Adzenyah's musical prowess has brought him all over the world, playing with musicians like Hugh Masekela, Steve Gadd (as a member of the Nexus percussion ensemble), Dizzy Gillespie, Tito Puente, Mongo Santamaria, Ornette Coleman, Max Roach, Dave Holland, Rufus Reid, as well as Ed Blackwell (Wesleyan's Artist in Residence until his death in 1992), and Wesleyan's Professor of Music Emeritus, Anthony Braxton. Adzenyah was awarded the Afro-Caribbean World Music Symposium Achievement Award and the Percussive Arts Society Award.

Adzenyah taught West African Music and Culture at Wesleyan University from 1969 until his retirement in May of 2016.

== Recordings ==

=== Discography ===
- On the Edge, Julie Kabat. (Leonarda, LPI 119), 1984.
- Some Day Catch Some Day Down, Talking Drums (Innova), Abraham Adzenyah / David Bindman, 1985.
- Duo (Wesleyan) 1994 - Abraham Adzinyah [sic], Anthony Braxton (Leo Records), 1994.
- Mo Ngye Mo Ani, The New Talking Drums (Self Release), 1998.
- Henry Brant Collection Vol. 4, Henry Brant & Wesleyan University musicians (Innova), 2007.

=== Arrangements ===
Wonfa Nyem - A Song In Akan From Ghana, SATB A Cappella Choral (World Music Press/Plank Road Publishing), 1992.Reminding listeners of how important it is to be an active part of your community is the purpose of this song from Ghana that is sung at festivals or funerals.
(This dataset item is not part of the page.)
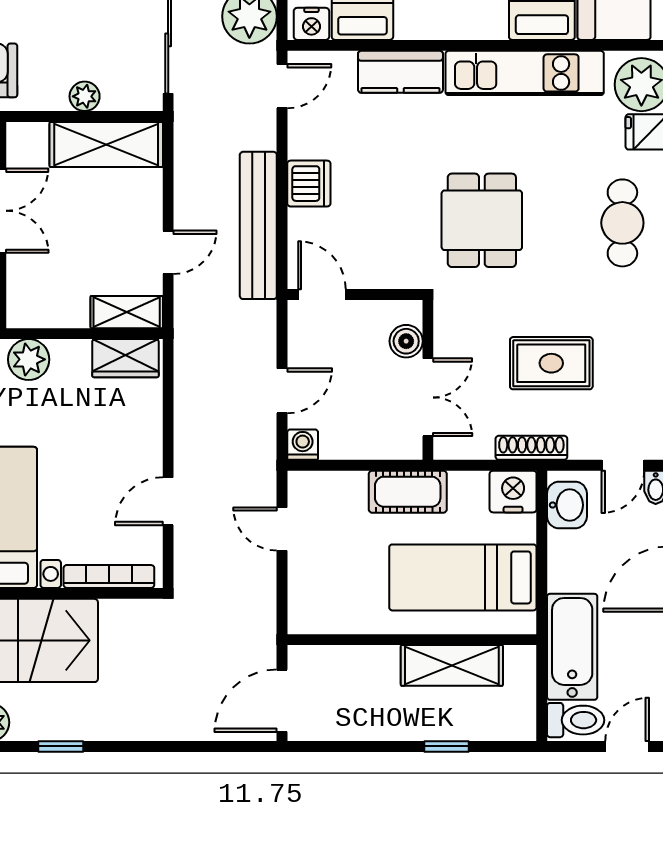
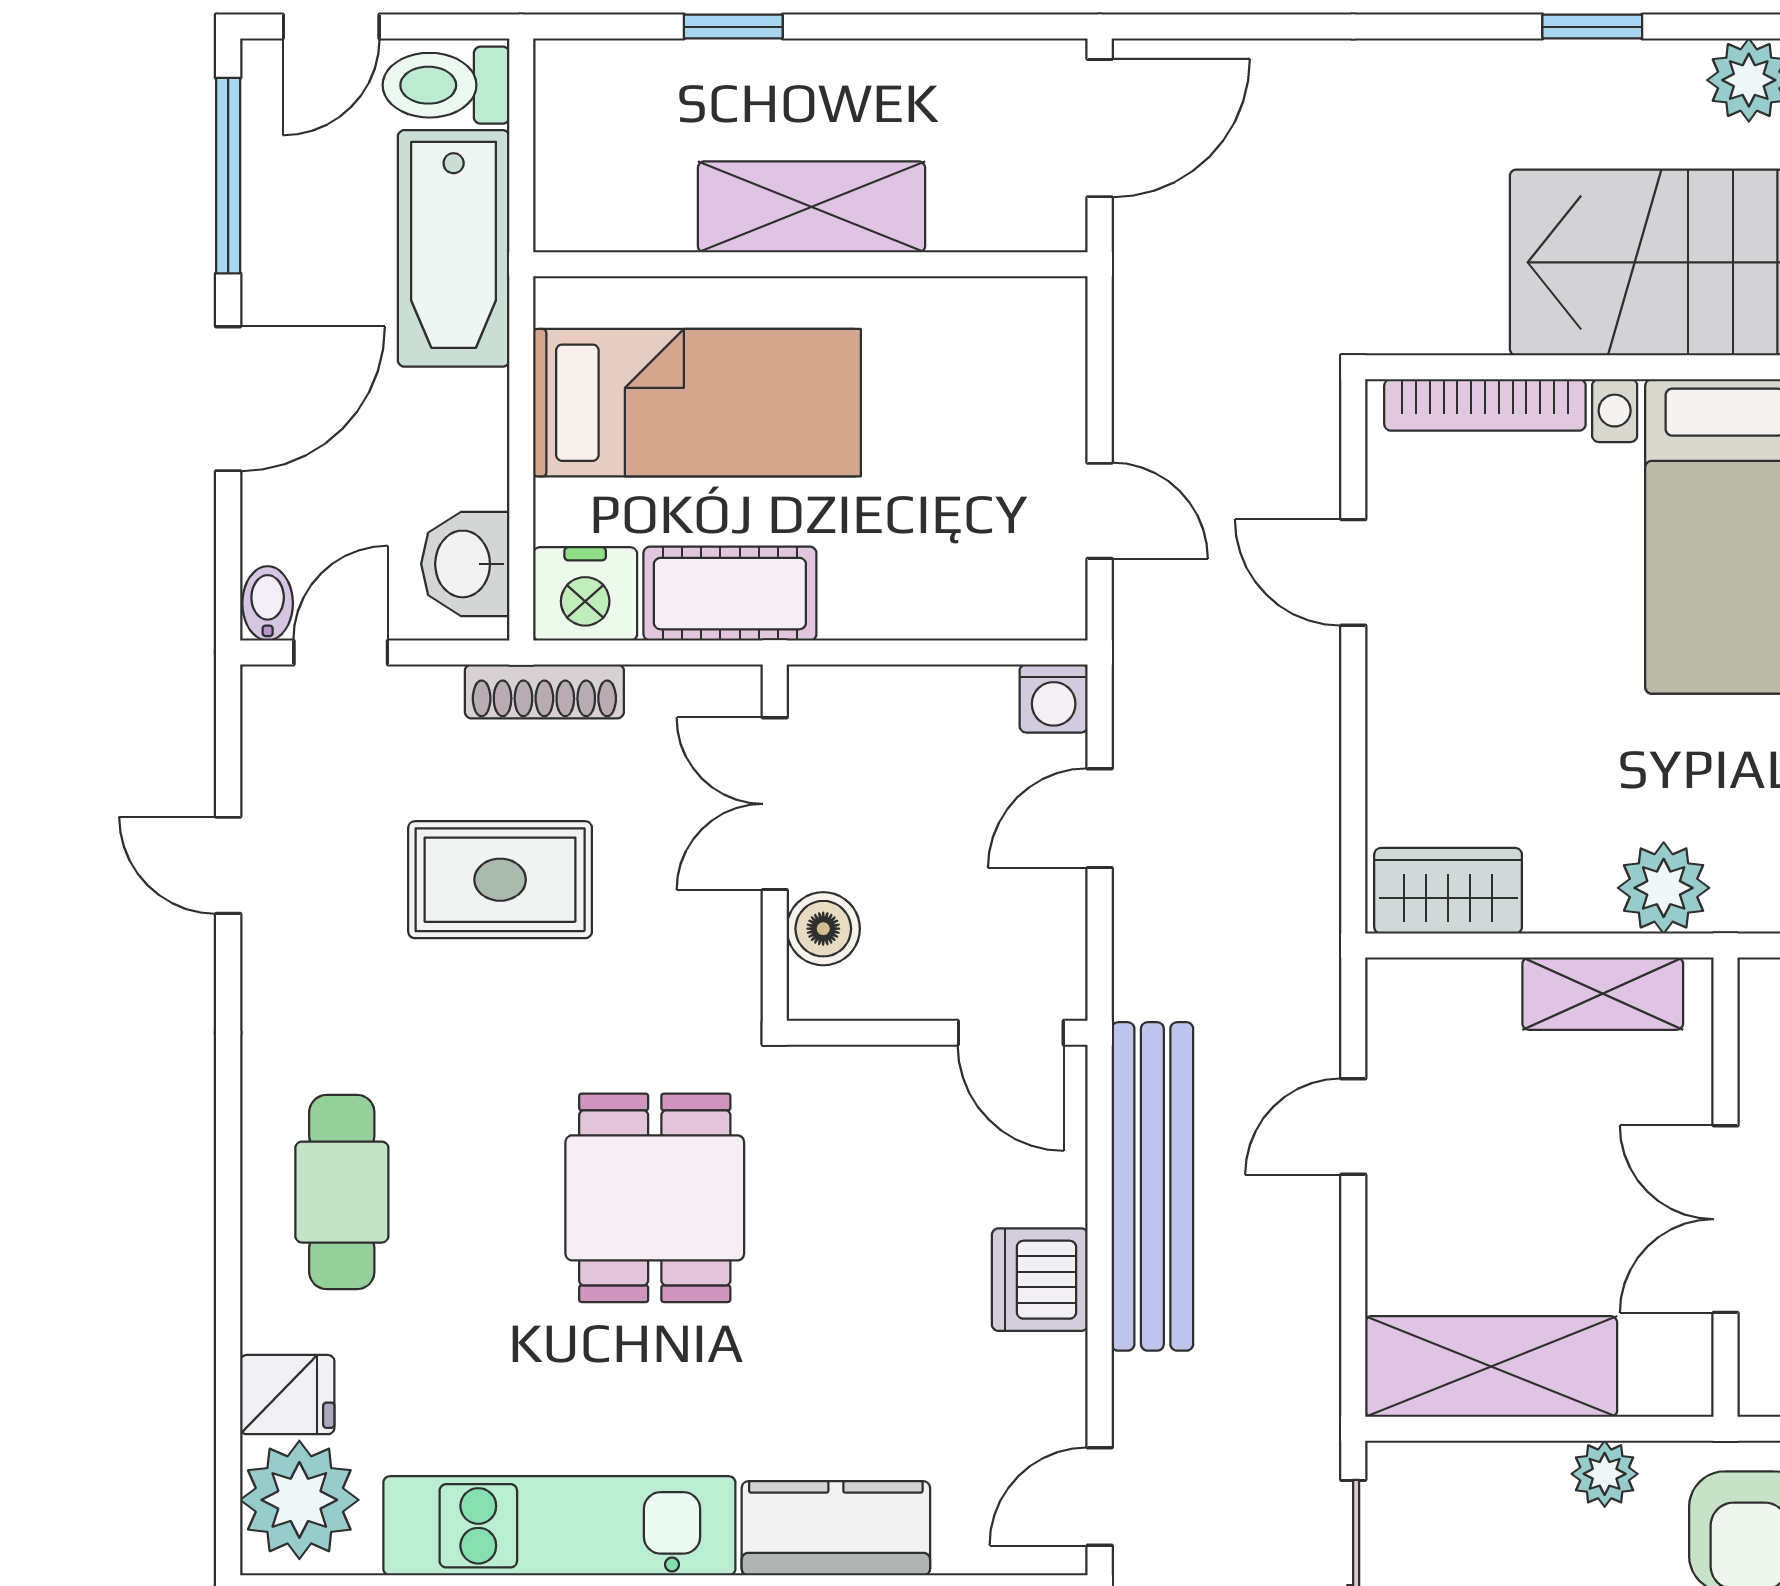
plant: (85, 96) -> (1605, 1474), moved
shelving: (127, 312) -> (1603, 994), moved
cot: (408, 492) -> (730, 594), moved
door: (168, 501) -> (1353, 572), swing flipped
shelving: (452, 665) -> (811, 207), moved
As sung by the Akrofor Youth Choir of Ghana, the arrangement by Abraham Adzenyah has a slow start, and an up tempo second section that is reminiscent of New Orleans funeral processions. It allows for small groups or soloists in simple divisi parts. The song has few words, but it is full of meaning. Includes notes, percussion parts, handclaps, and movement suggestions.

=== Publications ===
- Adzenyah, Abraham, Donkor, Freeman, Hartigan, Royal. West African Rhythms for Drumset (Alfred Music) ISBN 978-0-89724-732-0, 1995.
- Adzenyah, Abraham, Cook Tucker, Judith, et al. Let Your Voice Be Heard! Songs from Ghana and Zimbabwe (World Music Press), ISBN 978-0-937203-75-0, 1997.

=== Performances ===
- Nexus Percussion at Expo 86, World Drums concert at Expo '86 in Vancouver, July, 1986.
- Nexus Percussion, Abraham Adzenyah, Steve Gadd, and Samulnor, Super Percussion at Tokyo Music Joy, 1988.